Thoroughbred Safety Coalition formed, improvements promised

Posted at 3:33 PM, Nov 19, 2019

LEXINGTON, Ky. (LEX 18) — Some of horse racing's biggest policy makers were at Keeneland today and they were promising change.

The policy makers told anyone willing to listen that this has been in the making for some time, and not simply a response to the 46 on-track equine deaths that took place in 2019 at Santa Anita Park in California and Lexington's Keeneland Racing.

The Thoroughbred Safety Coalition is going to make things safer for the athletes, and the horses who are also considered athletes, and transparency is going to be the key.

"The reforms are meaningful, and we're going to make sure the public knows what those reforms are, and how we're going about it," said Keeneland President Bill Thomason. "And we're going to be accountable."

Thomason was joined at his home track by representatives from the Breeder's Cup, the New York Racing Association, Churchill Downs and others to announce the formation of this coalition, which will implement new policies covering the medical, operational and organizational levels of the industry.

"It became apparent, I think earlier this year, that we need to be doing more, and that's why we're here," said new Breeders' Cup President Drew Fleming.

Fleming said the coalition’s members are a unified front, and will not hope, but expect compliance from industry officials across the country.
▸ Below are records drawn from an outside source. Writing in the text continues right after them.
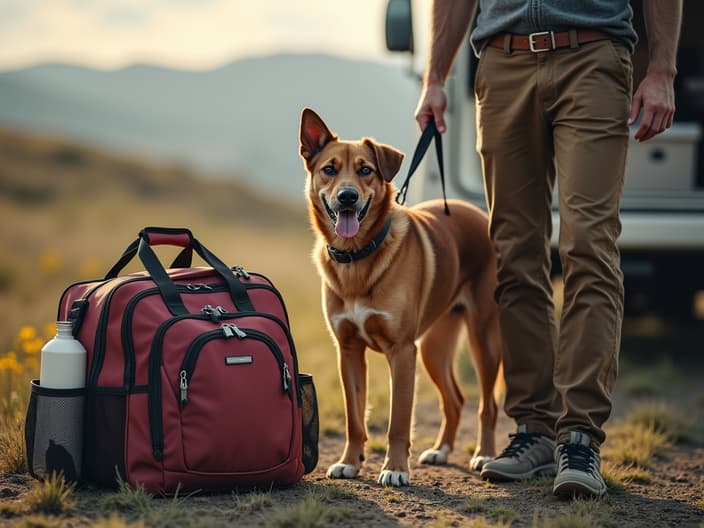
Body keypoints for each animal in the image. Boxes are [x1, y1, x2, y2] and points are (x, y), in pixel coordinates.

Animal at [300, 107, 504, 486]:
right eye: (329, 169)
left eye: (366, 169)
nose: (347, 197)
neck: (358, 258)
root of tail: (478, 213)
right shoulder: (348, 351)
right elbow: (354, 418)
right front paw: (350, 462)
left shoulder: (403, 352)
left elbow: (398, 422)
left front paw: (394, 469)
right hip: (434, 347)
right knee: (455, 400)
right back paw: (440, 450)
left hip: (483, 337)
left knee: (488, 404)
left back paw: (484, 455)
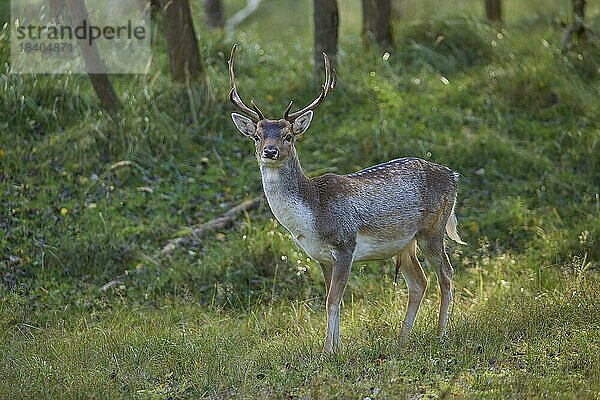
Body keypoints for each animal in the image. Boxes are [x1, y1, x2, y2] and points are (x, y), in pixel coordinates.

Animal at [227, 45, 466, 354]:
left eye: (289, 136)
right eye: (256, 136)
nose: (270, 151)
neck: (312, 214)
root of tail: (454, 175)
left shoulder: (345, 245)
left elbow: (332, 301)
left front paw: (327, 351)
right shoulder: (320, 257)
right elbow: (332, 300)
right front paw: (336, 348)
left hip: (432, 230)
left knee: (446, 274)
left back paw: (440, 334)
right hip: (405, 243)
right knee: (419, 282)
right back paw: (401, 341)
Non-compliance with any piece of reform, those currently listed, and others that could be added, will be met with penalties.

“[We] are committed to doing everything we can to gather all relevant information that we can, for real-time sharing for anyone who counts on us to take care of these athletes,” Thomason said during Tuesday's 45-minute press briefing on the initiatives.

Thomason also said the use of synthetic surfaces at Keeneland, and other tracks, could eventually be in play as they might prove to be a safer surface for stampeding thoroughbreds.

“We’ve already initiated significant research at our track, and with our surfaces,” he said.

According to the TSC, initiatives being implemented on the medical side include:

  • Increasing the withdrawal time for non-steroidal anti-inflammatory drugs to 48 hours before a race.
  • Prohibiting usage of multiple NSAID’s concurrently.
  • Increasing withdrawal of corticosteroids to 14 days before a race.
  • Elimination of concurrent usage of those corticosteroids.
  • Ban the use of bisphonsphonates on all horses in training/racing. Failure to adhere could result in a penalty of one year.

“This is not about economics,” said Fleming, “it’s about safety.”

It would be hard to argue that economics aren’t a factor when the American Horse Council estimates the sport generates roughly four billion dollars for Kentucky’s economy on a yearly basis. But every single member of this coalition will tell you that one equine death on the track is too many. Now they’ve come together in hopes of helping to reduce the number of fatalities, by a large number.

“This is all about our horses,” Thomason said. Fleming took it one step further.

“We have to get this right,” Fleming said.